Søren Leer Blindbæk


Odense Universitetshospital


Diabetic macular oedema is a leading cause of visual impairment in the working aged population in developed countries. It was established by the Early Treatment Diabetic Retinopathy Study that focal/grid laser photocoagulation reduces the risk of visual loss in patients with centre‐involving DME but with a small likelihood of visual improvement. Currently, vascular endothelial growth factor inhibitors are the established first line of treatment and have consistently demonstrated efficacy in DME treatment. However, a high number of injections are needed to sustain visual improvement. Whereas the efficacy of focal/grid laser photocoagulation is modest in regard to visual improvement, its protracted effect is a desired shortcoming of current anti‐VEGF agents.
Hence, combination therapy could be attractive to relieve the burden of repetitive intravitreal injections. However, most attempts with combination therapy for DME have so far not been able to reduce the need of intravitreal therapy. Modern navigated laser photocoagulation systems benefit from technical advantages of integrated software which allows for capture and/or import and overlay of, for example fundus fluorescein angiography images and optical coherence tomography thickness maps.

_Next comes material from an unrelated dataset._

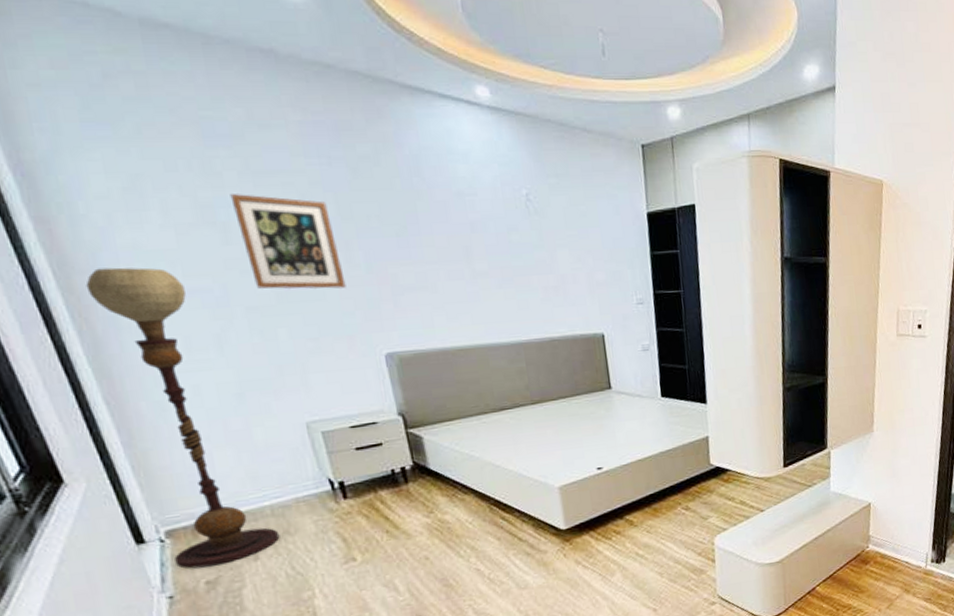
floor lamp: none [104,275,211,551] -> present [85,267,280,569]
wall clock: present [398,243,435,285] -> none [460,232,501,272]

In a 12‐month prospective randomized clinical trial of patients with centre‐involving DME, we aimed to compare the percentage of eyes that needed additional aflibercept injections after laser at month 12 (primary outcome) and the mean number of injections and mean change in visual acuity and central retinal thickness (CRT) between baseline and month 12 (secondary outcomes) in treatment arms of intravitreal aflibercept and navigated laser vs intravitreal aflibercept and conventional laser. Aflibercept was chosen over ranibizumab as aflibercept is often the drug of choice in clinical practice and due to the 1‐year results reported from the DRCR.net protocol T trial.